The pre-processor allows users to specify repetitive MRDCL code in a shorter way. For example, let’s say that you want 20 variables for 20 rating statements, you could enter the first definition and copy and paste the next 19 making appropriate changes. However, it is easy to make errors doing this, so MRDCL has a pre-processor language that allows you to specify this in a shorthand way, so that generates 20 variable definitions by ‘looping’ through your code 20 times. This makes amendment easier and reduces errors that may be hard to find.

It works by expanding the code you have written in the pre-processor, i.e. before it processes your instructions, as though you had written it in the full longer way.

The pre-processor allows you to store lists, set values and has a number of techniques to look up values for you.
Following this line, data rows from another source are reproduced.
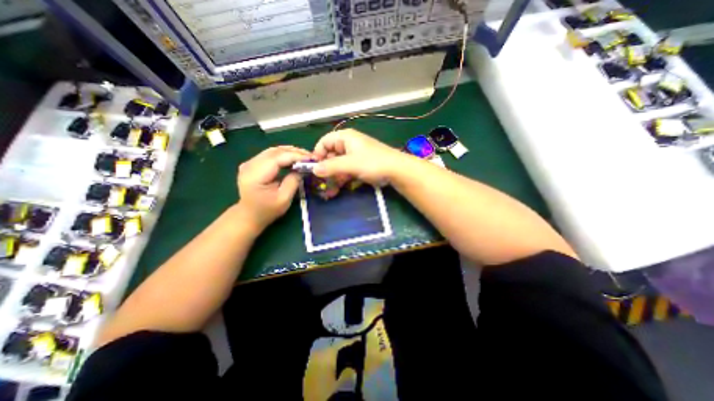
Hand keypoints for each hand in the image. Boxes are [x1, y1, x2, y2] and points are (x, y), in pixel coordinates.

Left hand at [237, 146, 309, 229]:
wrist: (249, 215)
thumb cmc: (267, 210)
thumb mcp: (284, 199)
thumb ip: (293, 181)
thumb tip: (303, 168)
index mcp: (255, 175)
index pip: (277, 158)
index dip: (295, 156)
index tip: (311, 158)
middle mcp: (249, 165)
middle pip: (275, 152)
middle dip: (294, 152)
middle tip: (311, 156)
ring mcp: (249, 163)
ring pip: (273, 151)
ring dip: (290, 152)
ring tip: (304, 156)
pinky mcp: (253, 163)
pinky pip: (270, 154)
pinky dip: (284, 154)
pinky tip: (293, 158)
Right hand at [314, 129, 406, 183]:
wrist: (396, 170)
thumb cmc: (372, 163)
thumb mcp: (349, 164)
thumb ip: (330, 167)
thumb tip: (313, 170)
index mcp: (345, 138)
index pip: (324, 142)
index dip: (317, 154)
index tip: (314, 169)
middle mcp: (348, 144)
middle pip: (330, 155)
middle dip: (325, 170)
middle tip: (322, 183)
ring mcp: (355, 155)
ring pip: (338, 165)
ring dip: (333, 177)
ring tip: (329, 191)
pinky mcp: (360, 165)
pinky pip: (346, 171)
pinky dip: (342, 179)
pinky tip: (338, 189)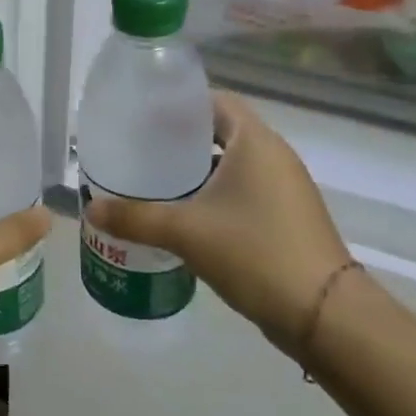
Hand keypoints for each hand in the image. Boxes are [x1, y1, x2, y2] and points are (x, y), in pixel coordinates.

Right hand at [85, 90, 349, 356]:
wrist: (324, 314)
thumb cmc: (254, 252)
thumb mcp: (185, 231)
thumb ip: (134, 217)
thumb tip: (90, 210)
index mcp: (255, 142)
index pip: (214, 101)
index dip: (178, 103)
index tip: (141, 113)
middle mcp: (274, 156)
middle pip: (220, 131)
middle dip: (179, 138)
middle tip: (138, 148)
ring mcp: (284, 189)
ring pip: (231, 165)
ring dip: (195, 170)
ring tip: (152, 180)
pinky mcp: (286, 218)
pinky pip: (242, 191)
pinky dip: (212, 194)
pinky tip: (182, 214)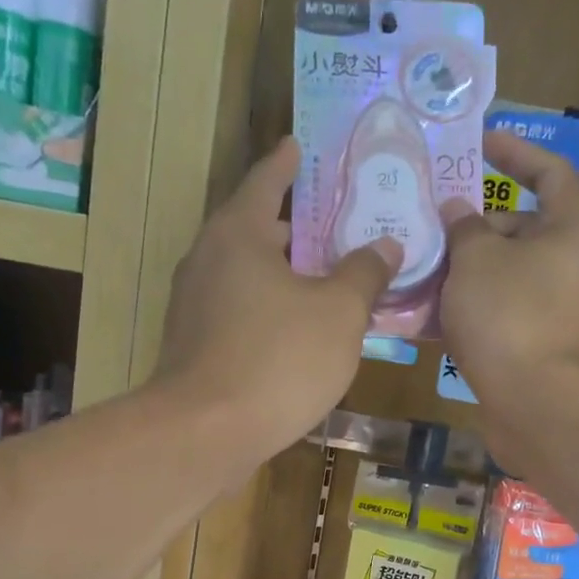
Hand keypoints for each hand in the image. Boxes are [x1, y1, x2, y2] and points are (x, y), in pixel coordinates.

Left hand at [154, 136, 398, 460]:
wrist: (207, 433)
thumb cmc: (278, 359)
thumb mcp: (339, 313)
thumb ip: (364, 274)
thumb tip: (385, 246)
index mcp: (237, 234)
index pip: (265, 182)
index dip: (287, 164)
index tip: (298, 145)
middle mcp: (206, 260)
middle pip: (254, 230)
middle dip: (293, 228)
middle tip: (334, 227)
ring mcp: (193, 307)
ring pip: (246, 276)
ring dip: (282, 274)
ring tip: (324, 281)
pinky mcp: (193, 347)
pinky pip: (238, 312)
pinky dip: (268, 310)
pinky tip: (297, 332)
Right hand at [440, 130, 578, 407]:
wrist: (541, 406)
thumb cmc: (512, 317)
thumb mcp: (476, 260)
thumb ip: (463, 227)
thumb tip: (458, 212)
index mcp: (573, 227)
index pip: (548, 171)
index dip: (514, 153)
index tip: (479, 144)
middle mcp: (571, 263)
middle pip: (518, 230)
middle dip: (471, 229)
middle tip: (426, 231)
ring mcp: (556, 308)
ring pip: (503, 277)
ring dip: (462, 275)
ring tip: (415, 274)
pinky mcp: (537, 345)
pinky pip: (499, 315)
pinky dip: (468, 312)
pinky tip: (425, 320)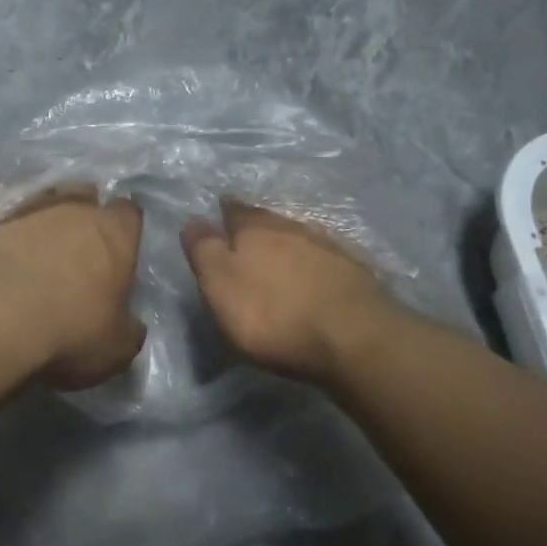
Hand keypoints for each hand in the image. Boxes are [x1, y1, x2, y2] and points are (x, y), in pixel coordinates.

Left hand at [0, 189, 145, 389]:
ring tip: (35, 256)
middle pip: (84, 198)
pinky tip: (1, 262)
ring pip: (42, 204)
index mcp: (114, 232)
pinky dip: (6, 237)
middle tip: (78, 252)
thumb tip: (129, 324)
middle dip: (83, 218)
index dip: (125, 232)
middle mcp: (73, 209)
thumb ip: (128, 329)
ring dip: (42, 225)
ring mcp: (25, 210)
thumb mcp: (116, 348)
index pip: (129, 214)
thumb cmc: (70, 329)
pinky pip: (3, 222)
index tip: (119, 254)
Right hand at [182, 201, 399, 384]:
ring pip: (299, 236)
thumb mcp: (221, 284)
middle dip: (256, 224)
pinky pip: (326, 258)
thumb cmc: (273, 313)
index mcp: (255, 230)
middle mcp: (292, 228)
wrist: (353, 337)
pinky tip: (314, 272)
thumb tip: (192, 220)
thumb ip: (204, 250)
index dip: (225, 211)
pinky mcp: (355, 272)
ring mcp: (328, 248)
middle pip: (268, 220)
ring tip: (278, 252)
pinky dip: (314, 262)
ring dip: (287, 242)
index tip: (220, 208)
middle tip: (246, 232)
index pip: (235, 211)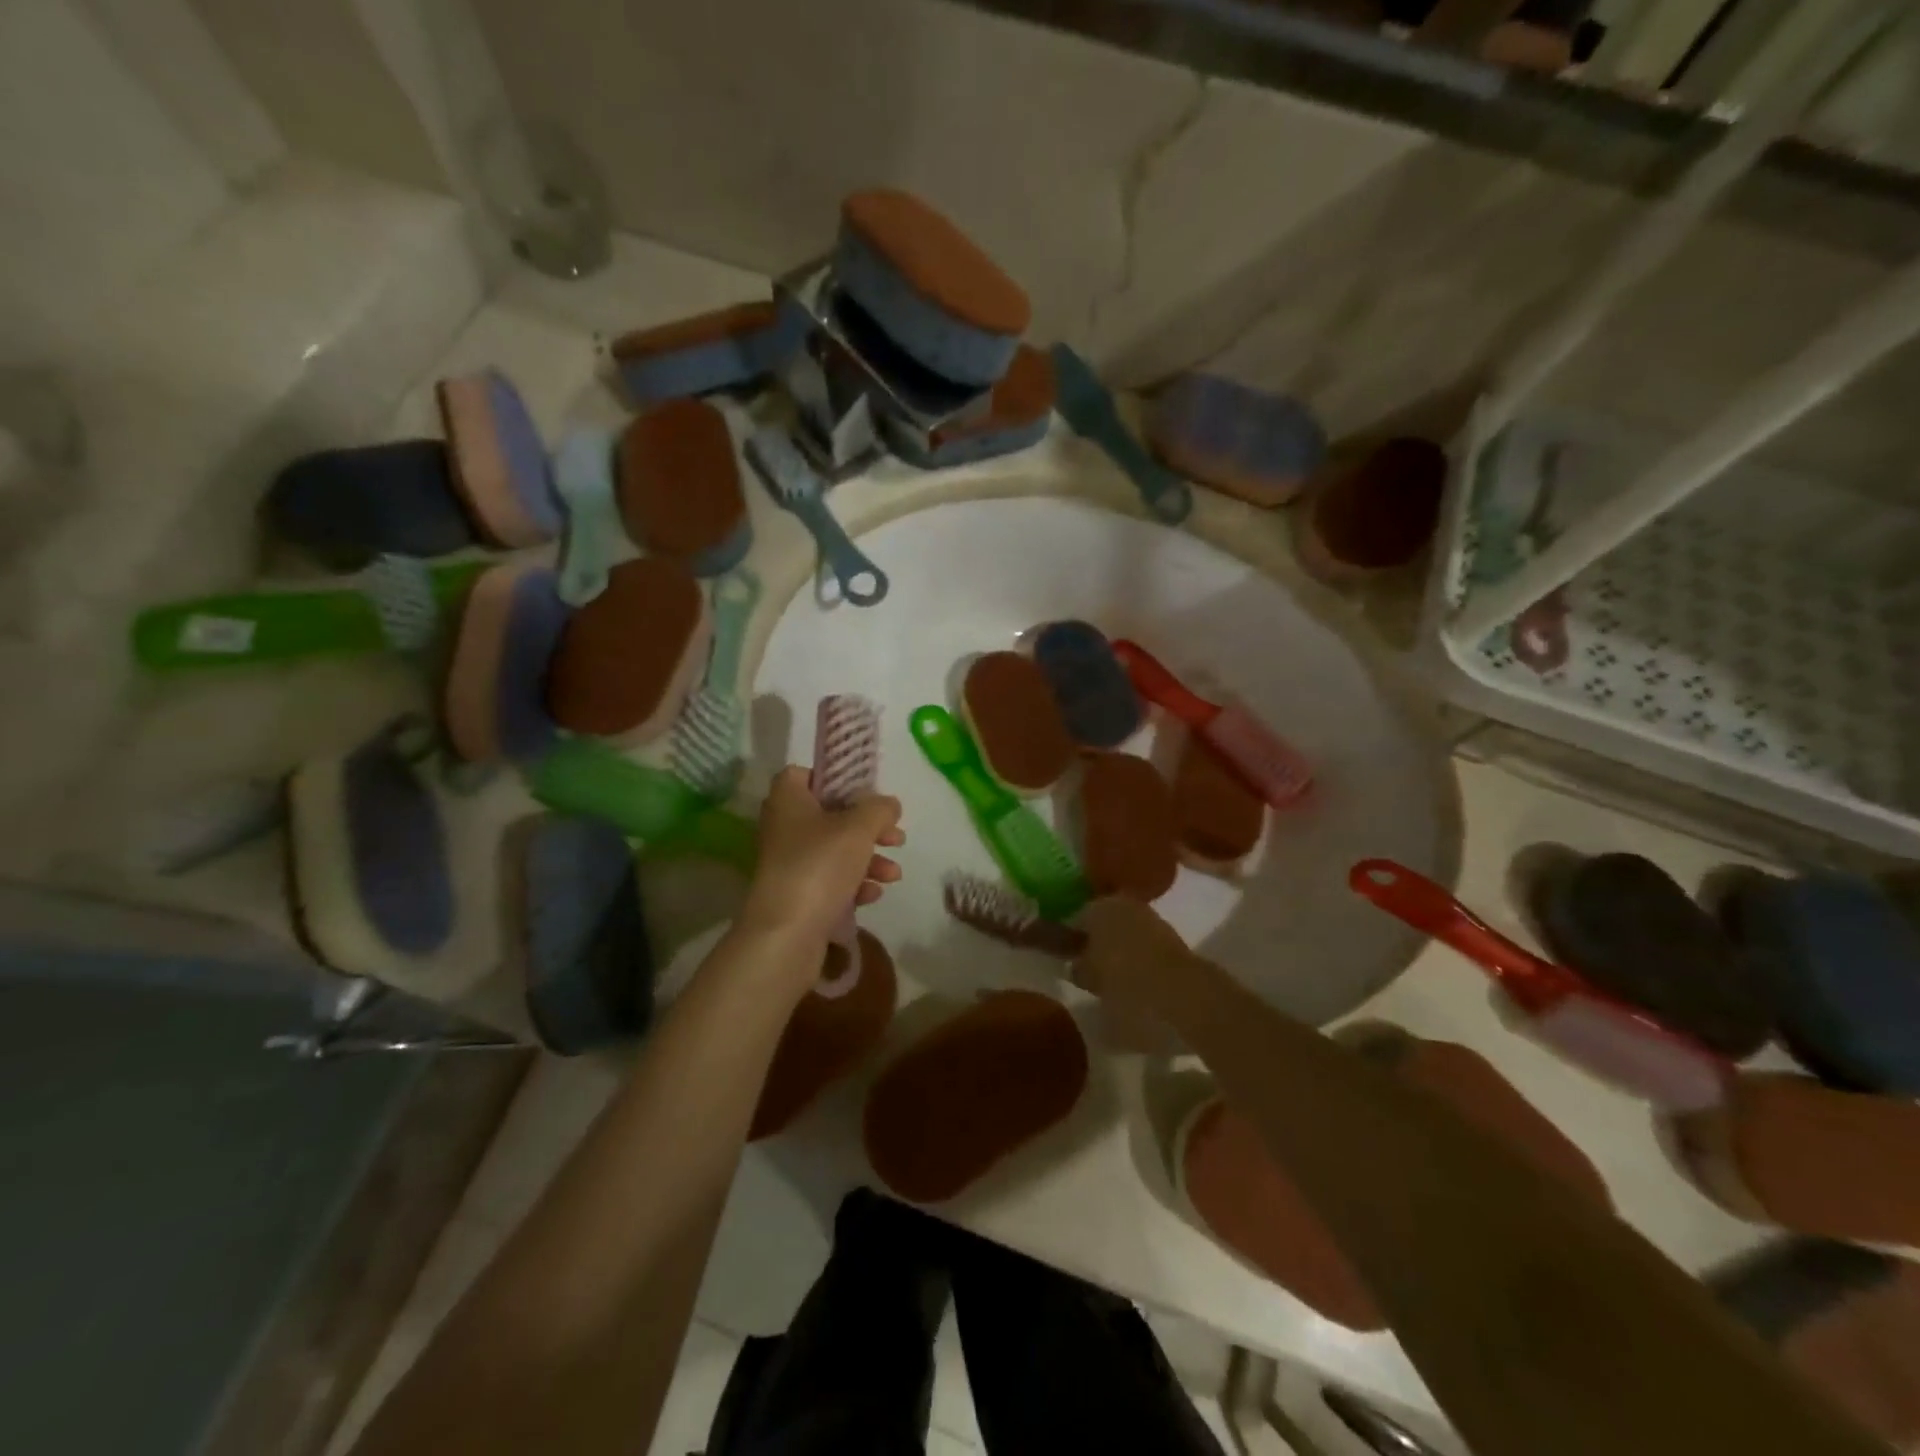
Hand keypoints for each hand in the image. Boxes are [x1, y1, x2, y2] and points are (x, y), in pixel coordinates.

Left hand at [739, 766, 903, 948]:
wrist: (786, 934)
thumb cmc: (820, 866)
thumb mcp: (858, 828)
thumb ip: (879, 809)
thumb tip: (889, 804)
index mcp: (788, 800)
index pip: (804, 774)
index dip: (835, 779)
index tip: (866, 793)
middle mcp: (783, 828)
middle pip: (830, 816)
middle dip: (868, 827)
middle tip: (896, 837)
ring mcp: (788, 864)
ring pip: (835, 851)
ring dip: (868, 859)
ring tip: (894, 874)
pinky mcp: (796, 896)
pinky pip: (830, 881)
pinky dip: (853, 884)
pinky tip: (873, 895)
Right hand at [1072, 897, 1192, 1051]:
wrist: (1183, 993)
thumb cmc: (1124, 981)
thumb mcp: (1090, 979)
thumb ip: (1079, 969)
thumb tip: (1077, 965)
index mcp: (1097, 907)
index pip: (1077, 917)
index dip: (1071, 937)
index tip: (1067, 956)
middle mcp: (1123, 903)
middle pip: (1104, 921)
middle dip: (1098, 939)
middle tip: (1090, 966)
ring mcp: (1151, 918)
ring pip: (1127, 931)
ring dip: (1120, 948)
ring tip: (1113, 976)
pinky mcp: (1172, 937)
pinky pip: (1145, 944)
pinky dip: (1139, 957)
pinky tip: (1136, 977)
Here’s a simple example:

[*data animals=lions, tigers, elephants, whales, dolphins]

[*do a=1:5]

ds $q1_[a]=$[a+100]/1-3,

x=’Like;

Neither like nor dislike;

Dislike’,

xt=’Q1 – [a]. Whether like [animals.a]’,

[*end a]

This would generate 5 variables for you, which would like this…..

ds $q1_1=$101/1-3,

x=’Like;

Neither like nor dislike;

Dislike’,

xt=’Q1 – 1. Whether like lions’,

ds $q1_2=$102/1-3,

x=’Like;

Neither like nor dislike;

Dislike’,

xt=’Q1 – 2. Whether like tigers’,

ds $q1_3=$103/1-3,

x=’Like;

etc.

There are many tools you can use to substitute text and figures which are particularly useful for repetitive script that you want. Furthermore, there are some really advanced tools that allow you to build templates or feed parameters into a piece of code to drive out powerful script.

Even basic use of the pre-processor will improve productivity for most projects by at least 20-30%.